O Ministério Público sueco tem abandonou sua investigação sobre o comportamento do rapper holandês Joost Klein durante o Festival Eurovisão da Canção deste ano em Malmo.
Klein, cuja canção Europapa foi uma das competições favoritosfoi desclassificado no dia da final após um incidente no ensaio de quinta-feira entre ele e uma cinegrafista.
Klein foi desclassificado após uma reclamação formal de uma cinegrafista que disse ter sido ameaçada pelo artista holandês.
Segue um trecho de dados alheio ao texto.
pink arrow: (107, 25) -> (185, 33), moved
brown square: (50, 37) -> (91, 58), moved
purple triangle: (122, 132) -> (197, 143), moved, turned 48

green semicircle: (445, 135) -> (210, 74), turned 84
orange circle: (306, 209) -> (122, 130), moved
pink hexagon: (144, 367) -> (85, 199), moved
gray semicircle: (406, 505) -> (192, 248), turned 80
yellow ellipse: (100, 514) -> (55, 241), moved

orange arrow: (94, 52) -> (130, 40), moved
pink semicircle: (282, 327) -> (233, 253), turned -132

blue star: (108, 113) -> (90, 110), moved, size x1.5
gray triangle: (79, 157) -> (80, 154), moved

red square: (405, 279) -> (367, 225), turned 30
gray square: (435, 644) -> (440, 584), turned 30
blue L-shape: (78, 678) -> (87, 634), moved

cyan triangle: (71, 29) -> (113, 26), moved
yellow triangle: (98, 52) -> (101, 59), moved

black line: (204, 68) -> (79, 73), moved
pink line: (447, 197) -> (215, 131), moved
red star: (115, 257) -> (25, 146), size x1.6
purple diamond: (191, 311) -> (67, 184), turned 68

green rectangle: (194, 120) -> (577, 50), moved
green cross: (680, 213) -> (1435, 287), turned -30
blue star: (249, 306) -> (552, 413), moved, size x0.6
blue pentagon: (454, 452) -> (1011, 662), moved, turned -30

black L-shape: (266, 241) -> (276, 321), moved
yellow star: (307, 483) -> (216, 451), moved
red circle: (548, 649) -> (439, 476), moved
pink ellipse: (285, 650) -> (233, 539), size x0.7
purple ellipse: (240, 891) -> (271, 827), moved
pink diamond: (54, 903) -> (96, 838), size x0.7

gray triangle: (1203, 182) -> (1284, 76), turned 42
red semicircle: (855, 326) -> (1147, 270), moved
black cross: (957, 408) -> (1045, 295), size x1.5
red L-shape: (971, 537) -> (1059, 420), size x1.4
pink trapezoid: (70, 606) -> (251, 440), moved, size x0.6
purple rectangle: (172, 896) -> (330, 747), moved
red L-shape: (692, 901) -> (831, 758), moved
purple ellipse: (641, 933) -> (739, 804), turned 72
A emissora holandesa AvroTros admitiu que Klein fez um “movimento ameaçador” quando foi filmado contra sua vontade nos bastidores, o que violou os acordos que tinha sido feito, mas disse que não havia tocado na mulher envolvida.
O promotor sueco disse que Klein “fez um movimento” que atingiu a câmera da mulher, mas que aconteceu “rápido” e foi interpretado de forma diferente por várias testemunhas oculares.
“Hoje encerrei a investigação porque não posso provar que o ato foi capaz de causar medo sério ou que o homem tinha qualquer intenção desse tipo”, disse o promotor sênior Fredrik Jönsson em um comunicado.
O A União Europeia de Radiodifusão emitiu uma declaração logo após o incidente original ditado que a versão holandesa dos acontecimentos não correspondia aos relatos das testemunhas.
“Joost’s comportamento estava em clara violação das regras do concurso, que são projetadas para garantir há um ambiente de trabalho seguro para todos os funcionários e para proteger a produção”, disse o comunicado da EBU.
A AvroTros disse em um comunicado na segunda-feira que “ainda está profundamente decepcionada que a aventura de Joost Klein e de toda a Holanda na Europa tenha terminado brutalmente dessa forma”. “Desde o início, dissemos que essa desqualificação era desnecessária e desproporcional e agora parece ser”, disse o comunicado.
Reunião
A AvroTros disse que agora pretende ter uma reunião com a EBU em “muito pouco tempo”, que “se concentrará nesta desqualificação injusta”.
“Também discutiremos todas as nossas outras objeções sobre o curso dos eventos nos bastidores do concurso de música que enviamos anteriormente à EBU em uma carta abrangente de objeção, que até o momento permaneceu sem resposta.”
Vários outros concorrentes falaram sobre a atmosfera tóxica no concurso.
Nem a EBU nem Klein comentaram ainda a decisão do promotor sueco.